Start of READING PASSAGE

It would be interesting to digress into general speculations, to examine the intricate relations of the child as artist. What are the forces that impel it, that supply it with backgrounds the child has never known? What directs its candor, sharpens its edges, illumines its clarity? Does the answer lie in its very immaturity? Is the child actually an emotional primitive, still free of superimposed patterns, drawing its substance directly from the unconscious? Knowing beyond knowledge, can it tap that vast source of wisdom at will? But these are questions to which the psychologists have given us only tentative and uncertain replies. And, as a matter of esthetic fact, these creations of Pamela Bianco challenge us on their own high merits, irrespective of the age of their creator.

One is arrested, first of all, by two seemingly contradictory qualities in this work: its delicate, yet vivid, technic; its subtle, yet distinct, idiom, lurking beneath a surface naïveté. One can see at once the obvious relation to the Italian primitives; one can even trace more Oriental influences, though who can ever say what atavism produced the colors of Persian enamels in her brilliant still-life pieces or the reflections of old Chinese paintings in her casually curved branches? But the stamp of the person is always here; these drawings and lithographs are no one but Pamela Bianco. Equally individualized is the range and power disclosed. Mood follows mood with the swift irregularity of adolescence, and every phase of emotion is richly recorded.

End of READING PASSAGE
Start of COLLECTED MATERIAL

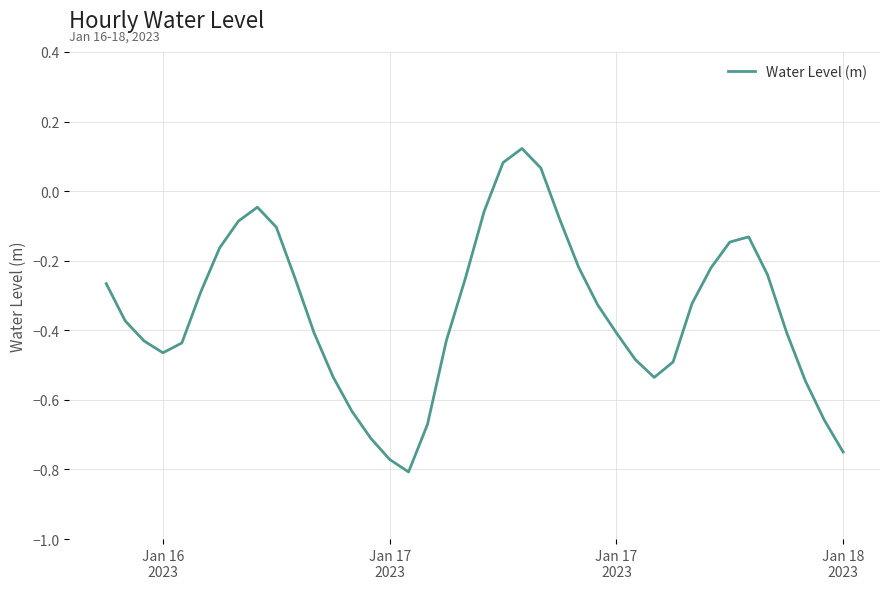

What is the difference between the maximum and minimum values?

0.9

End of COLLECTED MATERIAL

▶ _EXPLORE THE MATERIAL_
• a. In the passage on Pamela Bianco's art, to which painters does her work bear an obvious relation?
• b. Continue the passage on Pamela Bianco's art from its final sentence onward.

▶ _RESULTS FOR EACH TASK_
• a. The Italian primitives.

• b.
The group reproduced in these pages is typical. Here are moments as dramatic and high-pitched as the lithograph of a few roses and a platter of fruit, as quietly poignant as the portrait of a house seen through falling snow, as lyrical as the study of a pot of primulas. And yet, for all the varied interests manifest in the others, the chief glory of this set is the drawing of the single tree. From every consideration it is no less than masterful. It is consummate in its dignity, in its distribution of masses, in its altogether perfect balance of light and dark. It is stylized without being in the least strained. And this, possibly, is the key to Pamela's accomplishment. Here is that rare quality: a craftsman's sophistication that springs somehow from spontaneity. One cannot escape the essential purity of her designs. For hers is knowledge,-learned who knows where?-an uncanny wisdom that has not lost the direct gaze of inno

cence.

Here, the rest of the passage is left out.